Mittelstand ist stabil geblieben
20.09.2024 Wirtschaft, Region Wohlen, Region Bremgarten, Region Unterfreiamt, Region OberfreiamtDie Banken – AKB, Raiffeisenbank, Hypothekarbank Lenzburg – zum allgemeinen Preiskampf
Krankenkasse, Gesundheit allgemein, Energie, Lebensmittel, Wohnen – viele Preise sind in den vergangenen Monaten und Jahren gestiegen. Wie stark spürt das die ...
Die Banken – AKB, Raiffeisenbank, Hypothekarbank Lenzburg – zum allgemeinen Preiskampf
Krankenkasse, Gesundheit allgemein, Energie, Lebensmittel, Wohnen – viele Preise sind in den vergangenen Monaten und Jahren gestiegen. Wie stark spürt das die Bevölkerung? Wie geht es dem Mittelstand? Die Banken als Gradmesser.
Daniel Marti
Haben Herr und Frau Schweizer wegen der allgemeinen Teuerung am Ende des Monats weniger Geld in der Tasche? Oder eben weniger Geld auf dem Bankkonto?
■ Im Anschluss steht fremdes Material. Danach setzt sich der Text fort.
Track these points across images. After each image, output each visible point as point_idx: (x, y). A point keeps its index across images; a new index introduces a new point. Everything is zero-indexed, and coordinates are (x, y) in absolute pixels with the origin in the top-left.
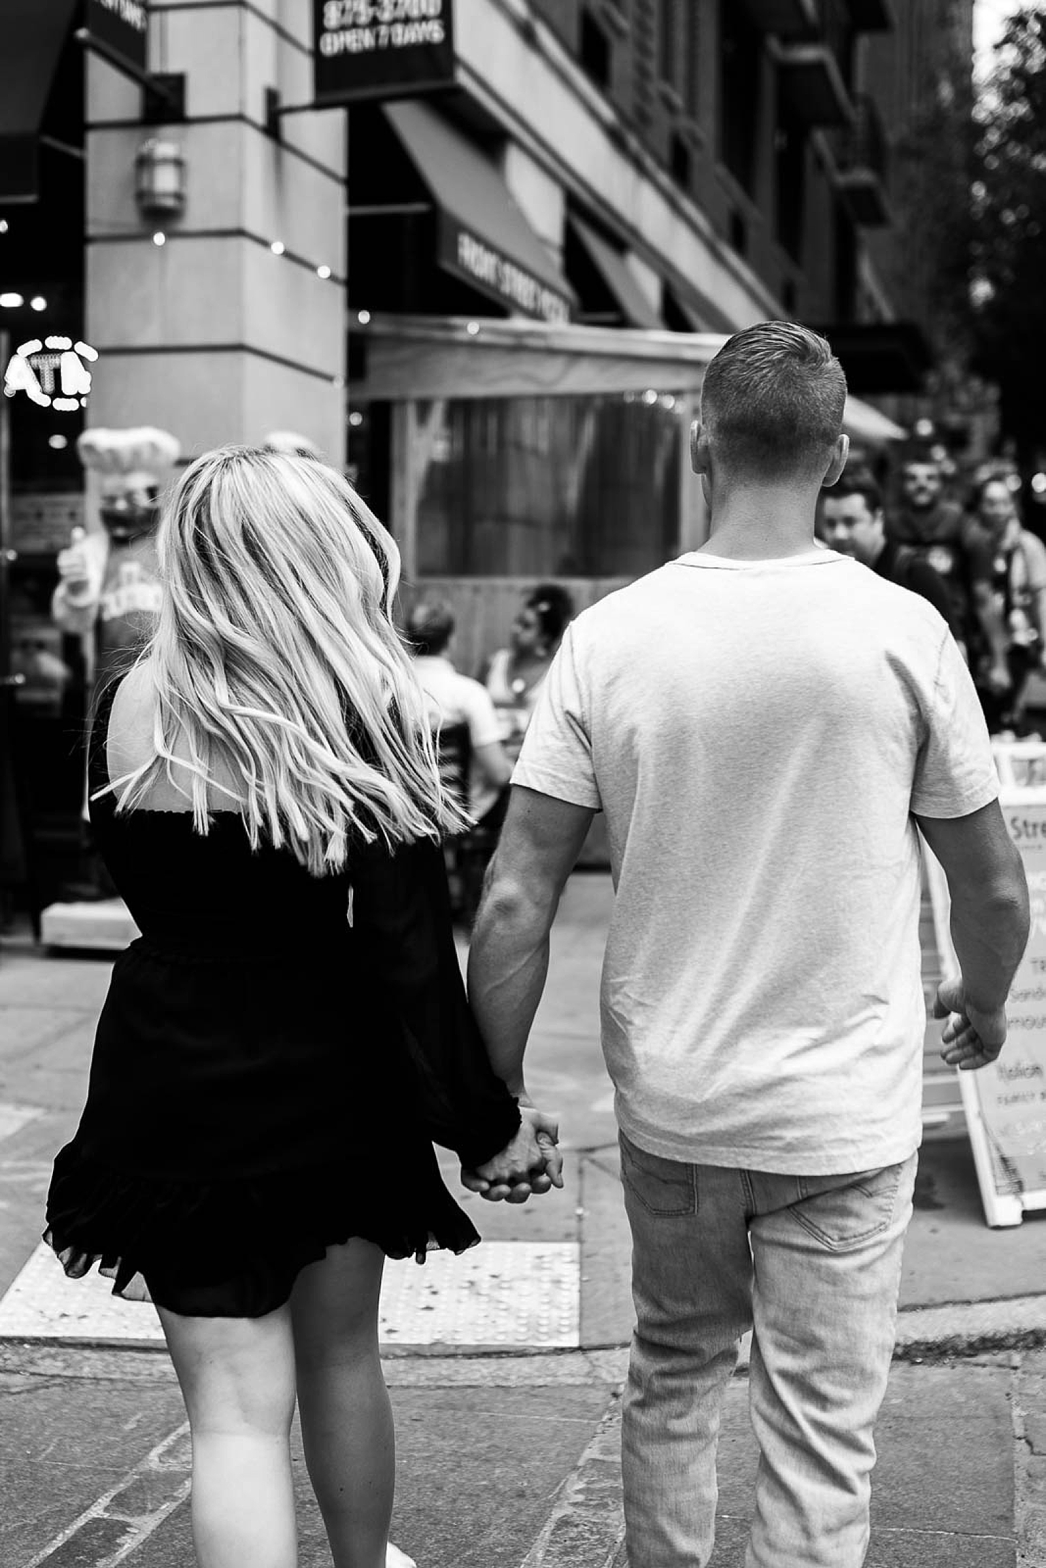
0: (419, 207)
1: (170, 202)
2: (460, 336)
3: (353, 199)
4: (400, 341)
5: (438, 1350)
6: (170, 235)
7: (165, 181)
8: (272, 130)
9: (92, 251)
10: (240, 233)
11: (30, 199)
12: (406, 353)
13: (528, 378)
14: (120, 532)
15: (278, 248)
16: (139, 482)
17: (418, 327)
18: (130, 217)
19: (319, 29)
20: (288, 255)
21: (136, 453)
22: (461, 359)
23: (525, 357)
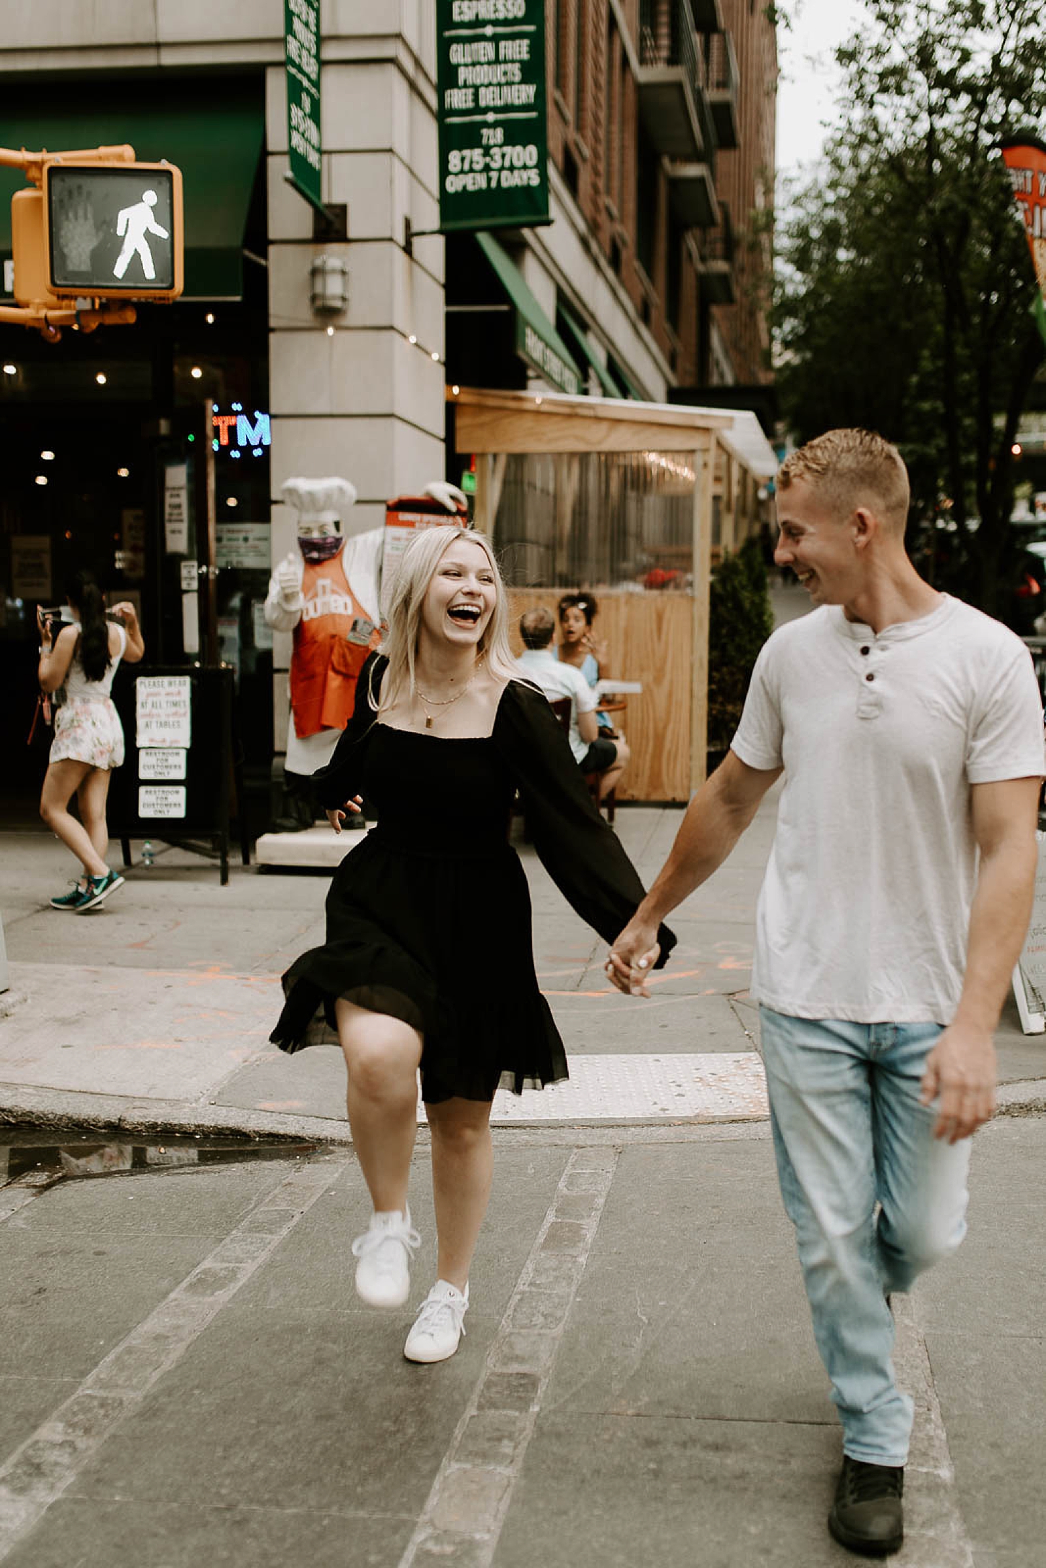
0: (505, 308)
1: (338, 304)
2: (527, 406)
3: (449, 301)
4: (481, 408)
5: (700, 1120)
6: (338, 328)
7: (333, 287)
8: (408, 249)
9: (273, 338)
10: (392, 328)
11: (238, 299)
12: (486, 417)
13: (578, 438)
14: (315, 555)
15: (413, 339)
16: (329, 518)
17: (495, 398)
18: (305, 314)
19: (444, 172)
20: (416, 345)
21: (328, 495)
22: (527, 422)
23: (577, 422)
Und wie geht es dadurch dem Mittelstand, leidet dieser besonders darunter?
Die Banken können das recht gut einschätzen. Michael Wertli, Regionalleiter der AKB in Wohlen, relativiert: «Die Teuerungsraten in der Schweiz sind in den letzten beiden Jahren glücklicherweise deutlich weniger stark angestiegen als in der Eurozone.» Somit seien die Auswirkungen auf die Preise in den Geschäften oder der Gastronomie auch weniger stark spürbar. «Und an die steigenden Gesundheitskosten wie bei den Krankenkassenprämien haben wir uns leider schon gewöhnen müssen.»
Bauchgefühl und Realität klaffen auseinander
Die Aargauische Kantonalbank habe jedoch festgestellt, «dass der Zufluss an Passivgeldern bei der AKB im ersten Halbjahr 2024 geringer war als in der Vorjahresperiode». Dies könne durchaus darauf hindeuten, «dass unsere Kundinnen und Kunden mehr Geld für den Konsum, Wohnen und andere Güter und Dienstleistungen ausgegeben haben», so Wertli.
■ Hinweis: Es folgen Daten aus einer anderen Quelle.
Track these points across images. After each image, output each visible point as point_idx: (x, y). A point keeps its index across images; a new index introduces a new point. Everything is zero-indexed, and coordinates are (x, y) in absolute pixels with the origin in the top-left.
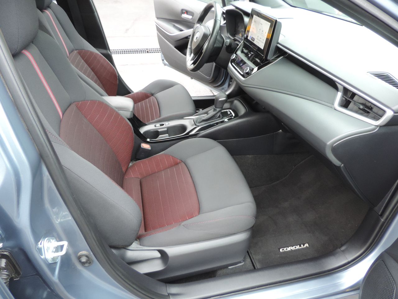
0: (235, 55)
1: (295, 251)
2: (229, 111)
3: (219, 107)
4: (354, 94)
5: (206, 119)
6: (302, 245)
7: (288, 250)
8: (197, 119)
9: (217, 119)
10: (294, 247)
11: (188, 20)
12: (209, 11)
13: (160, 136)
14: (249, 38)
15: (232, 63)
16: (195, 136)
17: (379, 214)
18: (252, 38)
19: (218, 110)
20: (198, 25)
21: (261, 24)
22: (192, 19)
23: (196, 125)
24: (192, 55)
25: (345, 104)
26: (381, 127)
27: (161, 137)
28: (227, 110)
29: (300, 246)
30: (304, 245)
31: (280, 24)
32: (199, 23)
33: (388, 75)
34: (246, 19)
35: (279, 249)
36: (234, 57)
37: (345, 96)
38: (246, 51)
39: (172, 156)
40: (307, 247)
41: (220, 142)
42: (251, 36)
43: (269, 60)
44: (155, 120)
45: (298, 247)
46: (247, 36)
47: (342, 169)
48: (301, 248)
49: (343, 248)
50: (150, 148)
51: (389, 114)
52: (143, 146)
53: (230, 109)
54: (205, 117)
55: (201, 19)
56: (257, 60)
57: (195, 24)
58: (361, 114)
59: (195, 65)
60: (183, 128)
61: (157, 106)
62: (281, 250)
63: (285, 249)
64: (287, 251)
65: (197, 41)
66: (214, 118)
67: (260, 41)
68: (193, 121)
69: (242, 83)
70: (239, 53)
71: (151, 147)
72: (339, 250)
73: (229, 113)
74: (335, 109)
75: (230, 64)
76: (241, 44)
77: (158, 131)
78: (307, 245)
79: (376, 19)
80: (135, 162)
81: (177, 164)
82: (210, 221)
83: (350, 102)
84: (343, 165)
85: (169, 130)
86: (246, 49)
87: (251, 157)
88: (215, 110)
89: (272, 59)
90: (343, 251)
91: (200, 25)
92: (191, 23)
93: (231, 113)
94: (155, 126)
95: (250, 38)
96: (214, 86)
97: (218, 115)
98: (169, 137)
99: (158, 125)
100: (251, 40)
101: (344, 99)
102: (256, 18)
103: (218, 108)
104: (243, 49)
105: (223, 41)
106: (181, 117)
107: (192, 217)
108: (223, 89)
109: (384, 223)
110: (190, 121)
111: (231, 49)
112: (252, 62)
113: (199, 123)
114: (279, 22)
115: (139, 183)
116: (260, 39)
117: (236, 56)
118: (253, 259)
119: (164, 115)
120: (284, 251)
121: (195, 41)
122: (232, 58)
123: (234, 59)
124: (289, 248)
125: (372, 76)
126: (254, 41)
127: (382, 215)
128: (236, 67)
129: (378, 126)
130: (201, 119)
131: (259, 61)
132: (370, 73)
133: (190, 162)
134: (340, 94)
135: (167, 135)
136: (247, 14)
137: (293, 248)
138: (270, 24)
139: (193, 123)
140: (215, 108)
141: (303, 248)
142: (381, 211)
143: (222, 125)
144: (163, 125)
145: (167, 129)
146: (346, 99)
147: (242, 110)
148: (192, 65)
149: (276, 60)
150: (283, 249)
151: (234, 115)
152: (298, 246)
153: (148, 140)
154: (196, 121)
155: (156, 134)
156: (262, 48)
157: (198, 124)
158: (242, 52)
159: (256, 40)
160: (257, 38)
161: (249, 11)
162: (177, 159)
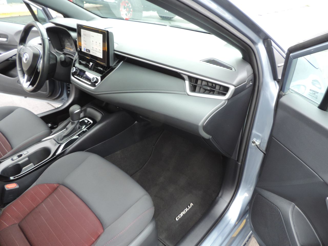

So ziemlich alle spüren den Preiskampf. Ob es dadurch dem Mittelstand besser oder eher schlechter geht, könne nicht schlüssig beantwortet werden. «Hier klaffen offenbar Bauchgefühl und Realität auseinander», glaubt Wertli. In zahlreichen Medien werde oft festgestellt, dass die steigende Inflation dafür sorgt, dass es dem Schweizer Mittelstand immer schlechter gehe. «In Tat und Wahrheit», so Michael Wertli, «sprechen die harten Fakten eine andere Sprache.» Gemäss Bundesamt für Statistik ist der Anteil des Schweizer Mittelstands «stabil geblieben».
«Viele müssen den Gürtel enger schnallen»
Für Erich Füglistaler, Vorsitzender der Bankleitung der Raiffeisenbank in Wohlen, «ist die Teuerung in der Schweiz deutlich spürbar, hauptsächlich in den Bereichen Wohnen, Essen und Reisen. Den Höhepunkt erreichte die Inflationsrate im August 2022, mit 3,5 Prozent so hoch wie seit Anfang der 1990er-Jahre nicht mehr. Allein im vergangenen Jahr haben sich die Preise um rund 2,1 Prozent erhöht.» Fürs Jahr 2024 wird eine Teuerung von rund 1,5 Prozent erwartet. «Viele Menschen müssen den Gürtel enger schnallen und ihr verfügbares Geld besser einteilen», weiss Füglistaler. «Dabei spüren Haushalte mit einem monatlichen Einkommen von weniger als 5000 Franken die Inflation besonders stark, jetzt, aber auch in Zukunft.» Denn je kleiner das Einkommen sei, desto kleiner auch der verfügbare Sparbetrag.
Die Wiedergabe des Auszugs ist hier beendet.